§ Aim of the exercise:
What is needed is an exact copy of all the entries.

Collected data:
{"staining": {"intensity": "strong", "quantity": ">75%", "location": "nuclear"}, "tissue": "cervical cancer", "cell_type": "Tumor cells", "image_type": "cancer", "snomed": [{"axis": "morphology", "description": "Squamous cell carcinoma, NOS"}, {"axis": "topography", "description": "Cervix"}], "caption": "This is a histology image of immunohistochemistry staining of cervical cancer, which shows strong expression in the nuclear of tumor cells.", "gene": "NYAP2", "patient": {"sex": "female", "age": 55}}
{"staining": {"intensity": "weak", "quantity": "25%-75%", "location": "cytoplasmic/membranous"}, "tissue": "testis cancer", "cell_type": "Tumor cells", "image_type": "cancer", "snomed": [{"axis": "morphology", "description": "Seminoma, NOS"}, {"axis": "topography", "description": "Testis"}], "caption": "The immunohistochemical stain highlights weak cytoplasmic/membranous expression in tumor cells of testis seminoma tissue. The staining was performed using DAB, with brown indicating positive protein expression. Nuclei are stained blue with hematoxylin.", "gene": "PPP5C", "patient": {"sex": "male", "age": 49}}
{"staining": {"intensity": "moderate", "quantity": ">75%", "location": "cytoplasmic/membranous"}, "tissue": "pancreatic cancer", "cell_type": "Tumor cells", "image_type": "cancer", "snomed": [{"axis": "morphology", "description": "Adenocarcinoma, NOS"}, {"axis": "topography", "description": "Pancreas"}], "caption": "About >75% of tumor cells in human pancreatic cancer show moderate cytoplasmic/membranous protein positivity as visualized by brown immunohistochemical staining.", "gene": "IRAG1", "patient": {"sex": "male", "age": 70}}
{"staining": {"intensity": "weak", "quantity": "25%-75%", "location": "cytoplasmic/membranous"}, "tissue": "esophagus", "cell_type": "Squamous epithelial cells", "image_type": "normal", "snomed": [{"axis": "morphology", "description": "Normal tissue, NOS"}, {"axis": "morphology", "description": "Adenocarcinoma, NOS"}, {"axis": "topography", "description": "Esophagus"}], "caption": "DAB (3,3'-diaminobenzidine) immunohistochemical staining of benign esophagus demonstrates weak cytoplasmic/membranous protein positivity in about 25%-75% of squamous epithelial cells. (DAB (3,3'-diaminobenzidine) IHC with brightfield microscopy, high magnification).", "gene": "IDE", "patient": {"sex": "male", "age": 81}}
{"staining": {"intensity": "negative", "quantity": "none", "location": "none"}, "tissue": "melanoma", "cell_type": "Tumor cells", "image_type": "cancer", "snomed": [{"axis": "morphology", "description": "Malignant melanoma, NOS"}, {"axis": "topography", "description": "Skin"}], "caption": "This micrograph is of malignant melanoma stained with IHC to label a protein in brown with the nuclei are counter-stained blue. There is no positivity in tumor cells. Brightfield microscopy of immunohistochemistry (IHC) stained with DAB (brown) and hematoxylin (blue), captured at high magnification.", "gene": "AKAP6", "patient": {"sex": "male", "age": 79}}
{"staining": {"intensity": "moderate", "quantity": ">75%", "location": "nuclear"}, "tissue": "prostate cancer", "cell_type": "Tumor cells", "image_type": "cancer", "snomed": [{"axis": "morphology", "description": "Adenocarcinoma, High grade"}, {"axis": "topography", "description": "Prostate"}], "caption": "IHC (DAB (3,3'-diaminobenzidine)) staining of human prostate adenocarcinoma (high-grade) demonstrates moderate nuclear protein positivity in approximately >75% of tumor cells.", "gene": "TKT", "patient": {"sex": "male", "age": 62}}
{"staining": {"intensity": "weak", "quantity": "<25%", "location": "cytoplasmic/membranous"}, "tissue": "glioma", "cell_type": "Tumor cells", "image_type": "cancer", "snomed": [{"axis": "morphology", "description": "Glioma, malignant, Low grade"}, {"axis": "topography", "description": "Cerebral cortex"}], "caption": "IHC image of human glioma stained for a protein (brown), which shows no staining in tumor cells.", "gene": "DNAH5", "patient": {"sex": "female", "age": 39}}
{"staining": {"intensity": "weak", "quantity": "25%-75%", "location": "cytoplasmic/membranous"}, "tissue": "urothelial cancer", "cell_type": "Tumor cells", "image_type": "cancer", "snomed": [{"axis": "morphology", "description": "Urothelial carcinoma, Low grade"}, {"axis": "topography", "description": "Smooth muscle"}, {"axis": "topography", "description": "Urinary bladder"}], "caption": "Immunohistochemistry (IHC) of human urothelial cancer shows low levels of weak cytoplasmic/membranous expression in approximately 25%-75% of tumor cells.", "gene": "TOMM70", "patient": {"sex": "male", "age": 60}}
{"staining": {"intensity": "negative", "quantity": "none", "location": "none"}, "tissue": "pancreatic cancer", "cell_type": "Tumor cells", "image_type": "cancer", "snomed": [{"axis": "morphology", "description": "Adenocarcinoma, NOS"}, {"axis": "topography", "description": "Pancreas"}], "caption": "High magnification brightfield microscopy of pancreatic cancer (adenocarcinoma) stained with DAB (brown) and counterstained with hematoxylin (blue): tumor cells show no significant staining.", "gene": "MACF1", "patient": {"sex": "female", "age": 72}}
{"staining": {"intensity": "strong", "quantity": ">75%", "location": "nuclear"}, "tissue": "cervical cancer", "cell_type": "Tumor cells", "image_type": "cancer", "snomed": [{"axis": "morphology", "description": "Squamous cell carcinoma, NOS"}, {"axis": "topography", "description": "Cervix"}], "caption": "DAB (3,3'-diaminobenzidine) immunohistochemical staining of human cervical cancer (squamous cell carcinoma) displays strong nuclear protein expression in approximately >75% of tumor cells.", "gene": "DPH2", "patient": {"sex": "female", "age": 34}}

§ Response to the exercise:
{"staining": {"intensity": "strong", "quantity": ">75%", "location": "nuclear"}, "tissue": "cervical cancer", "cell_type": "Tumor cells", "image_type": "cancer", "snomed": [{"axis": "morphology", "description": "Squamous cell carcinoma, NOS"}, {"axis": "topography", "description": "Cervix"}], "caption": "This is a histology image of immunohistochemistry staining of cervical cancer, which shows strong expression in the nuclear of tumor cells.", "gene": "NYAP2", "patient": {"sex": "female", "age": 55}}
{"staining": {"intensity": "weak", "quantity": "25%-75%", "location": "cytoplasmic/membranous"}, "tissue": "testis cancer", "cell_type": "Tumor cells", "image_type": "cancer", "snomed": [{"axis": "morphology", "description": "Seminoma, NOS"}, {"axis": "topography", "description": "Testis"}], "caption": "The immunohistochemical stain highlights weak cytoplasmic/membranous expression in tumor cells of testis seminoma tissue. The staining was performed using DAB, with brown indicating positive protein expression. Nuclei are stained blue with hematoxylin.", "gene": "PPP5C", "patient": {"sex": "male", "age": 49}}
{"staining": {"intensity": "moderate", "quantity": ">75%", "location": "cytoplasmic/membranous"}, "tissue": "pancreatic cancer", "cell_type": "Tumor cells", "image_type": "cancer", "snomed": [{"axis": "morphology", "description": "Adenocarcinoma, NOS"}, {"axis": "topography", "description": "Pancreas"}], "caption": "About >75% of tumor cells in human pancreatic cancer show moderate cytoplasmic/membranous protein positivity as visualized by brown immunohistochemical staining.", "gene": "IRAG1", "patient": {"sex": "male", "age": 70}}
{"staining": {"intensity": "weak", "quantity": "25%-75%", "location": "cytoplasmic/membranous"}, "tissue": "esophagus", "cell_type": "Squamous epithelial cells", "image_type": "normal", "snomed": [{"axis": "morphology", "description": "Normal tissue, NOS"}, {"axis": "morphology", "description": "Adenocarcinoma, NOS"}, {"axis": "topography", "description": "Esophagus"}], "caption": "DAB (3,3'-diaminobenzidine) immunohistochemical staining of benign esophagus demonstrates weak cytoplasmic/membranous protein positivity in about 25%-75% of squamous epithelial cells. (DAB (3,3'-diaminobenzidine) IHC with brightfield microscopy, high magnification).", "gene": "IDE", "patient": {"sex": "male", "age": 81}}
{"staining": {"intensity": "negative", "quantity": "none", "location": "none"}, "tissue": "melanoma", "cell_type": "Tumor cells", "image_type": "cancer", "snomed": [{"axis": "morphology", "description": "Malignant melanoma, NOS"}, {"axis": "topography", "description": "Skin"}], "caption": "This micrograph is of malignant melanoma stained with IHC to label a protein in brown with the nuclei are counter-stained blue. There is no positivity in tumor cells. Brightfield microscopy of immunohistochemistry (IHC) stained with DAB (brown) and hematoxylin (blue), captured at high magnification.", "gene": "AKAP6", "patient": {"sex": "male", "age": 79}}
{"staining": {"intensity": "moderate", "quantity": ">75%", "location": "nuclear"}, "tissue": "prostate cancer", "cell_type": "Tumor cells", "image_type": "cancer", "snomed": [{"axis": "morphology", "description": "Adenocarcinoma, High grade"}, {"axis": "topography", "description": "Prostate"}], "caption": "IHC (DAB (3,3'-diaminobenzidine)) staining of human prostate adenocarcinoma (high-grade) demonstrates moderate nuclear protein positivity in approximately >75% of tumor cells.", "gene": "TKT", "patient": {"sex": "male", "age": 62}}
{"staining": {"intensity": "weak", "quantity": "<25%", "location": "cytoplasmic/membranous"}, "tissue": "glioma", "cell_type": "Tumor cells", "image_type": "cancer", "snomed": [{"axis": "morphology", "description": "Glioma, malignant, Low grade"}, {"axis": "topography", "description": "Cerebral cortex"}], "caption": "IHC image of human glioma stained for a protein (brown), which shows no staining in tumor cells.", "gene": "DNAH5", "patient": {"sex": "female", "age": 39}}
{"staining": {"intensity": "weak", "quantity": "25%-75%", "location": "cytoplasmic/membranous"}, "tissue": "urothelial cancer", "cell_type": "Tumor cells", "image_type": "cancer", "snomed": [{"axis": "morphology", "description": "Urothelial carcinoma, Low grade"}, {"axis": "topography", "description": "Smooth muscle"}, {"axis": "topography", "description": "Urinary bladder"}], "caption": "Immunohistochemistry (IHC) of human urothelial cancer shows low levels of weak cytoplasmic/membranous expression in approximately 25%-75% of tumor cells.", "gene": "TOMM70", "patient": {"sex": "male", "age": 60}}
{"staining": {"intensity": "negative", "quantity": "none", "location": "none"}, "tissue": "pancreatic cancer", "cell_type": "Tumor cells", "image_type": "cancer", "snomed": [{"axis": "morphology", "description": "Adenocarcinoma, NOS"}, {"axis": "topography", "description": "Pancreas"}], "caption": "High magnification brightfield microscopy of pancreatic cancer (adenocarcinoma) stained with DAB (brown) and counterstained with hematoxylin (blue): tumor cells show no significant staining.", "gene": "MACF1", "patient": {"sex": "female", "age": 72}}
{"staining": {"intensity": "strong", "quantity": ">75%", "location": "nuclear"}, "tissue": "cervical cancer", "cell_type": "Tumor cells", "image_type": "cancer", "snomed": [{"axis": "morphology", "description": "Squamous cell carcinoma, NOS"}, {"axis": "topography", "description": "Cervix"}], "caption": "DAB (3,3'-diaminobenzidine) immunohistochemical staining of human cervical cancer (squamous cell carcinoma) displays strong nuclear protein expression in approximately >75% of tumor cells.", "gene": "DPH2", "patient": {"sex": "female", "age": 34}}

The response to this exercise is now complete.